I am not a lawyer ... but ...

my understanding is that a contract (a) needs to be voluntary, and (b) requires both parties to get something of value (which is why you get these contracts for "$1 and other considerations").

I can see the claim that the teacher is getting something of value from the district (a paycheck), so this can be rolled into the contract. And the teacher can quit (or not apply for the job) if the terms are poor. I'm not saying that this is *RIGHT*, just that I can see how if could be legal.

For kids in college, I think this all applies as well. They are getting an education and they don't *have* to be there.

But for K-12, because attendance is required (forced!) by truancy laws, I don't think you can reasonably argue that this is voluntary. It isn't like the kids can leave the school if they find these copyright assignment terms unacceptable.

So ... my non-lawyer guess is that the kids work *IS* copyrighted (copyright happens on creation in the US), but the school cannot make it a requirement that the copyright be handed over to the school.
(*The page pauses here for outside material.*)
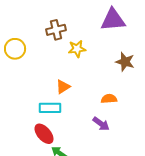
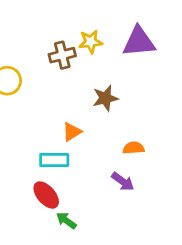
yellow star: (77, 49) -> (91, 42), moved
brown star: (125, 62) -> (105, 98), moved, turned -30

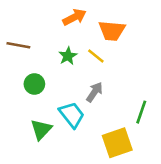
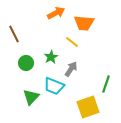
brown line: (18, 45) -> (14, 34), turned 54
green star: (68, 56) -> (51, 57), moved
cyan trapezoid: (72, 115) -> (54, 86), turned 150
The district probably can do this to the teachers (although enforcement is tricky). I also think that the teachers would need to sign something (the district can't just change the terms retroactively). It would be interesting to see what would happen if the teachers as a group refused to sign. Does the district really want to fire a bunch of them over this?

-Mark Roulo

Shannon Severance said...

I am also not a lawyer.

"But the Prince George’s policy goes a step further by
saying that work created for the school by employees during their own time and using their own materials is the school system’s property."

What I've seen on the agreements I've signed is that a claim on inventions and works created on my "own" time using my own equipment would still belong to my employer if it related to my job or the business the employer engages in. So if I were to go home and write a bunch of automation scripts that reduced the time to resolve certain issues by 90%, I would not be able to go back to the employer and say, "I've written this, on my own, and I own the copyright. It would make me more efficient at work to use these, would you like to buy an annual licence?" And if I worked for a bank and wrote some software that was more effective at finding arbitrage opportunities, I would not be able to sell that to other banks.
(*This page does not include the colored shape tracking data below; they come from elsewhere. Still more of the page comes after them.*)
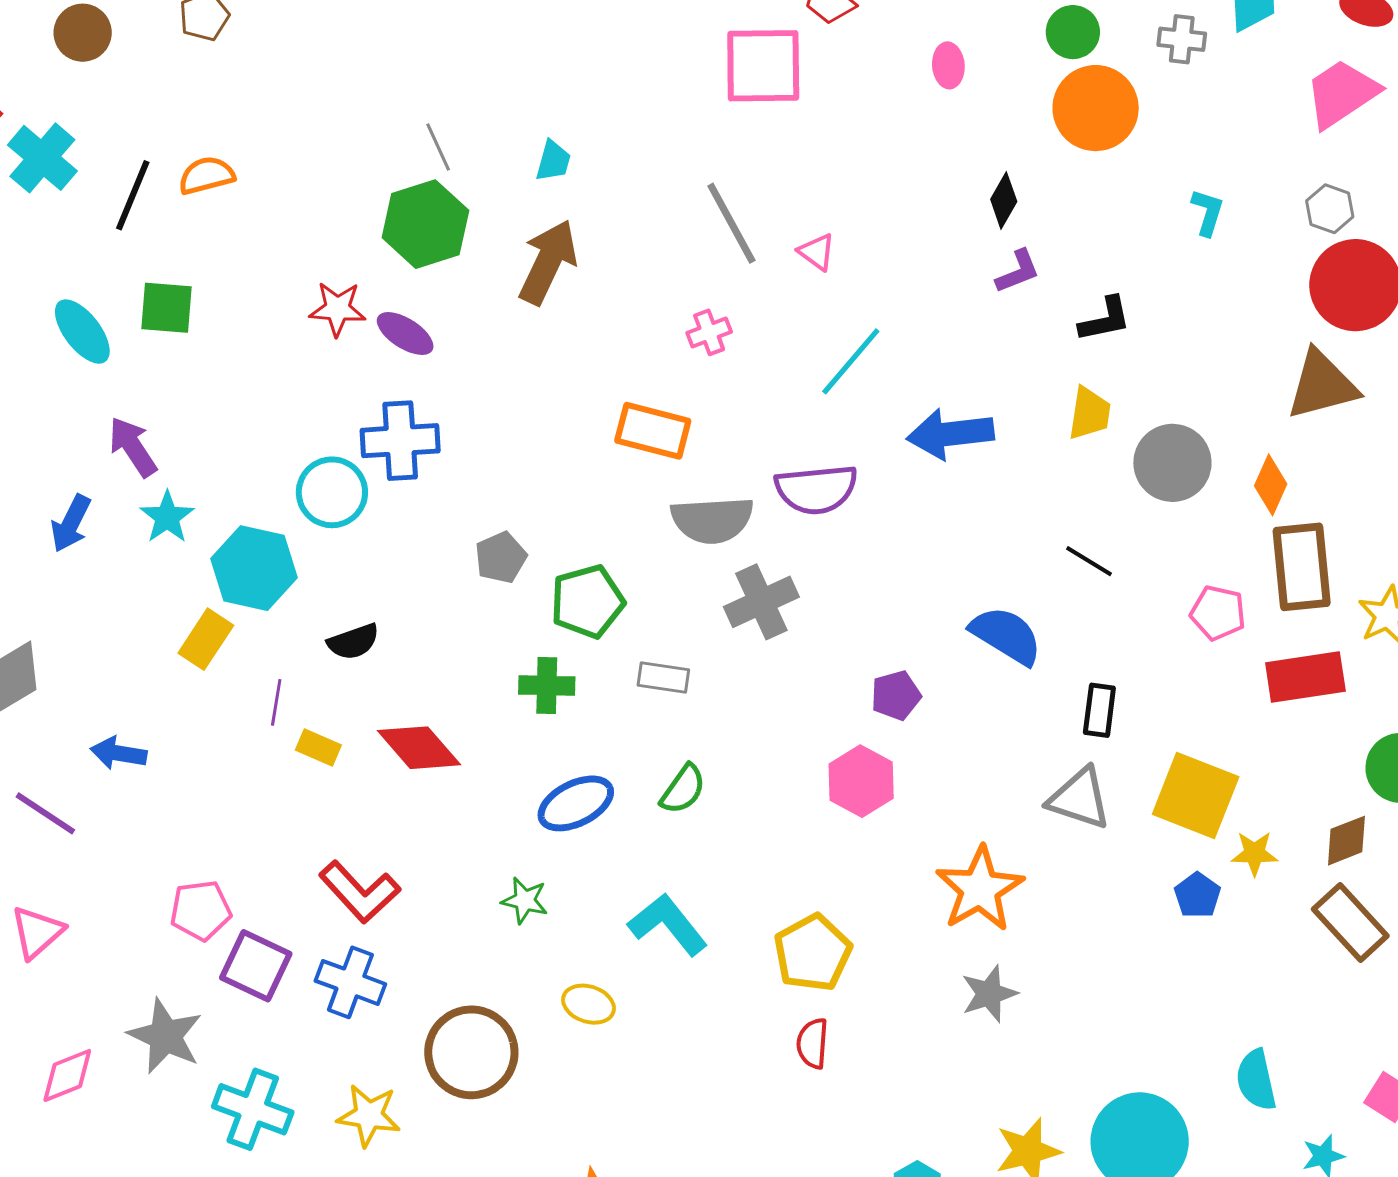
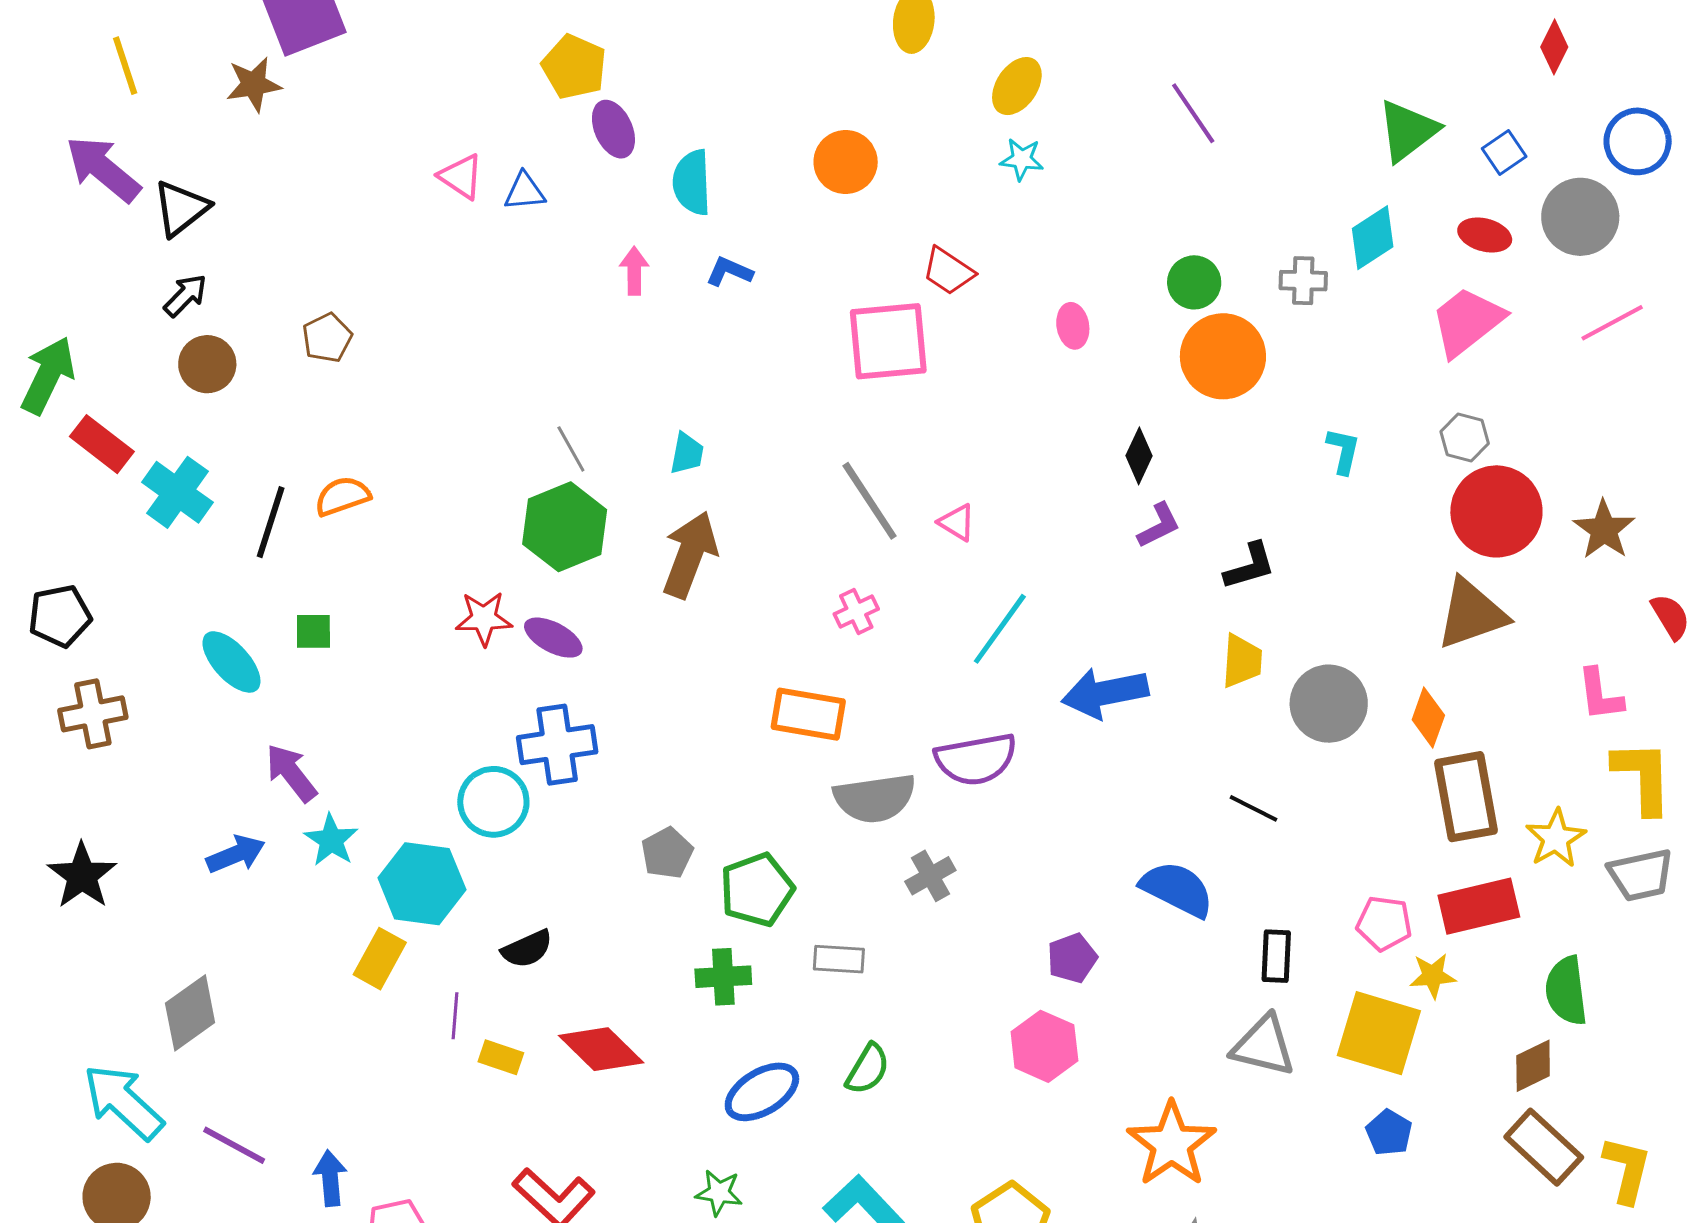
green square: (166, 308) -> (313, 631), size x0.7
blue arrow: (71, 523) -> (236, 854), turned -134
gray cross: (761, 602) -> (930, 876), size x0.7
pink pentagon: (1218, 613) -> (1384, 923), moved
blue arrow: (119, 753) -> (330, 1178), moved, turned 80
yellow star: (1254, 853) -> (1433, 976), moved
I've always assumed those clauses were enforceable. Even if they are not enforceable I really do not like conflict.

I do believe the district will need a contract to take ownership of the copyrights of works created. Assuming the teachers are covered by a collective bargaining agreement, the exact terms would be negotiated when the contract is up for renewal.
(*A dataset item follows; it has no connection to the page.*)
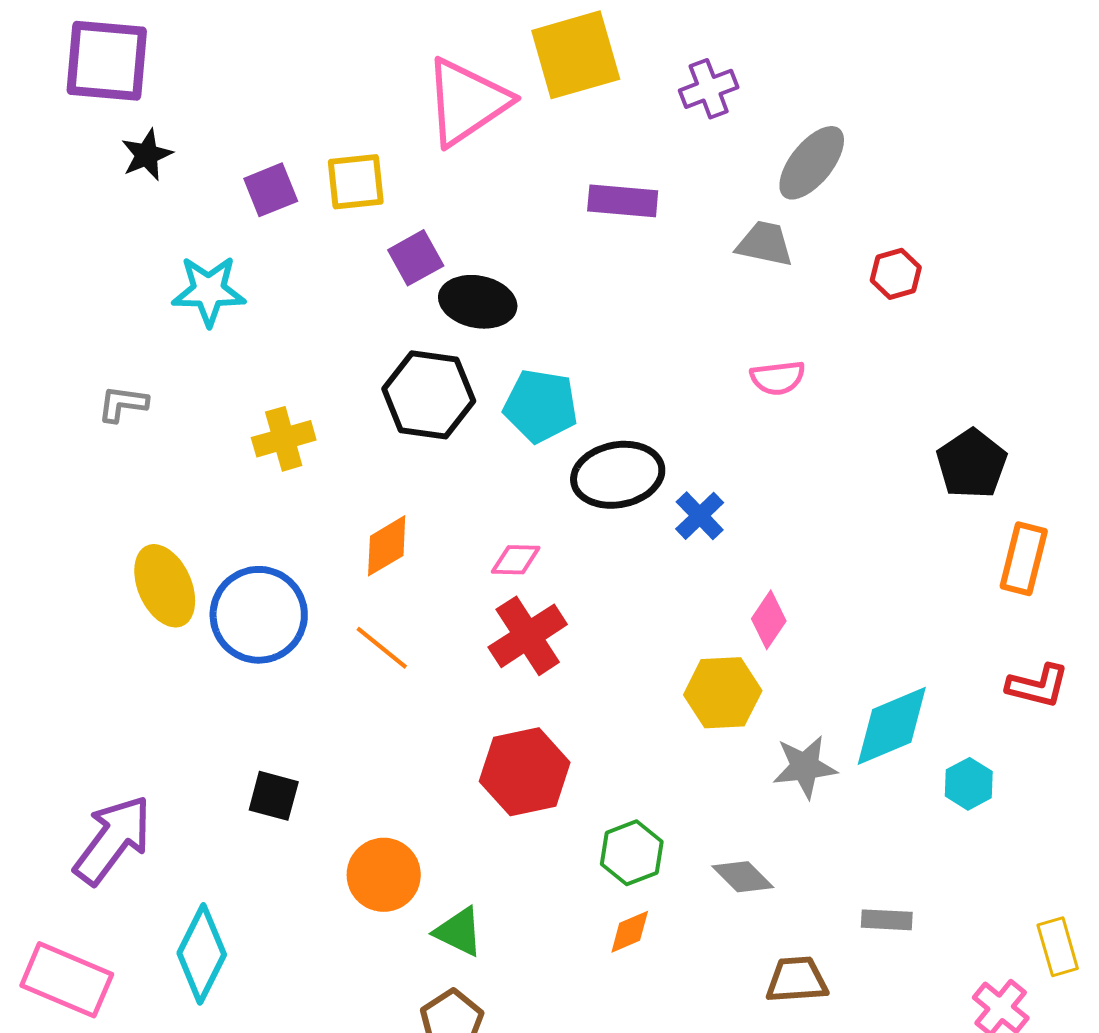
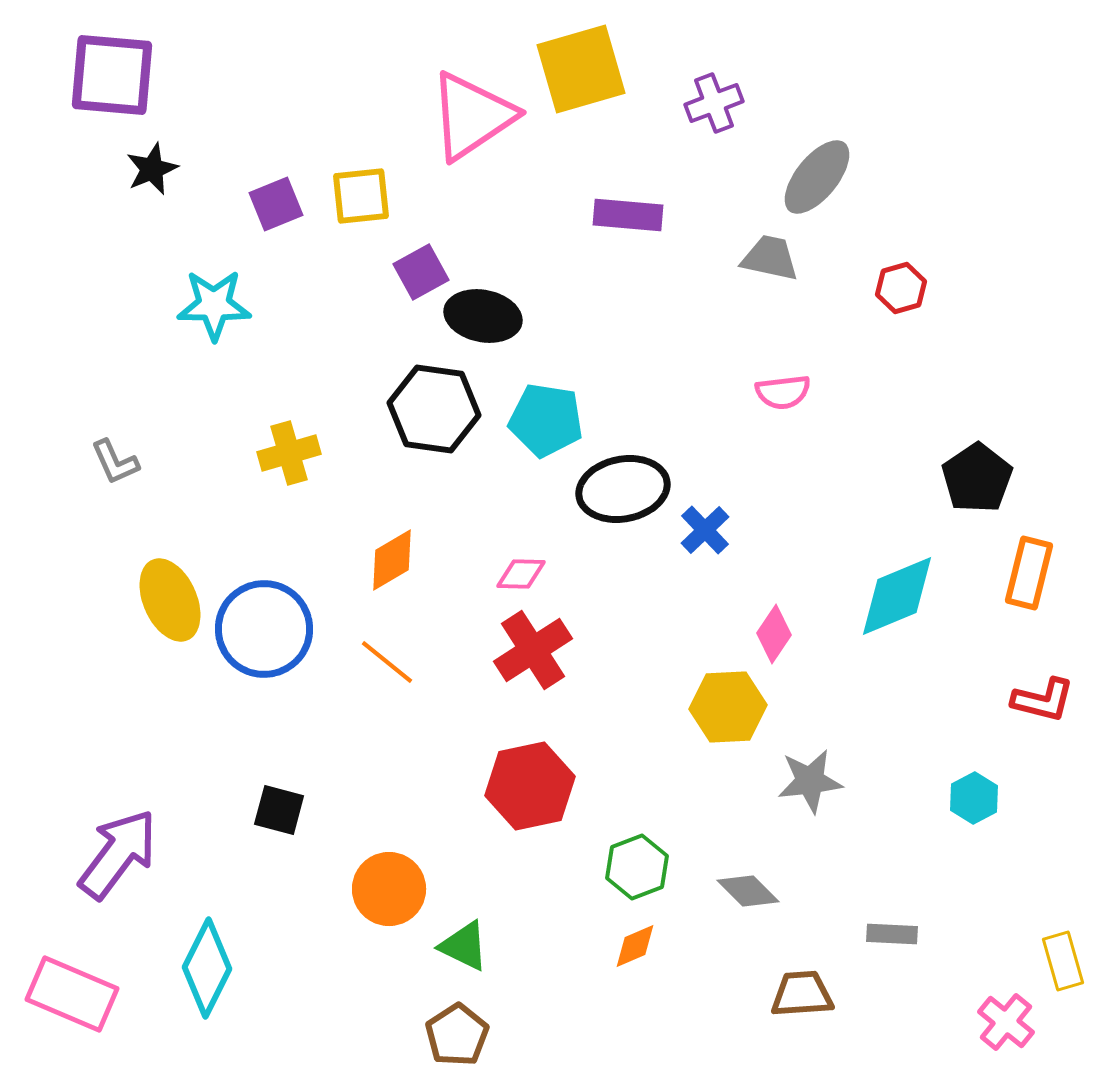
gray L-shape: (123, 404) -> (115, 462), moved, turned -122
cyan diamond: (892, 726) -> (897, 596), moved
With respect to the students, I agree with Mark Roulo, the students are neither voluntarily entering into an agreement with nor receiving consideration from the district. (Consideration is the thing or action of value given by both parties in a contract.)

Further, even if a contract is formed it would in almost all cases be between the school district and a unemancipated minor. Which, in general, would allow the student to repudiate the contract. [There are caveats to performing the repudiation. If a minor wishes to repudiate a contract do not delay and seek legal counsel.]

momof4 said...

I did a number of term papers in HS (class of 67). IIFC (and I checked with a classmate), we had to have a topic, thesis statement and outline approved and have the reference list approved (later). Other than that, we wrote the papers on our own. We could ask teachers for help, but I never remember doing so. And the school wants to own that product! H*## no. Between history and English, I did papers on the Salem Witch Trials, Richard III, The Leatherstocking Tales and The Taming of the Shrew. Those were my work, period, and no one else deserves ownership. Yeah, another way to exploit kids (peer tutoring, anyone?)

Ellen K said...

This is why I actively avoid sharing my best lesson plans. These are the plans that have worked for me over time that I have taken efforts to streamline and document and implement. While I will describe what I do to other teachers, I find many of them don't want the reasons behind the lesson, they just want to use it to get the same results I receive.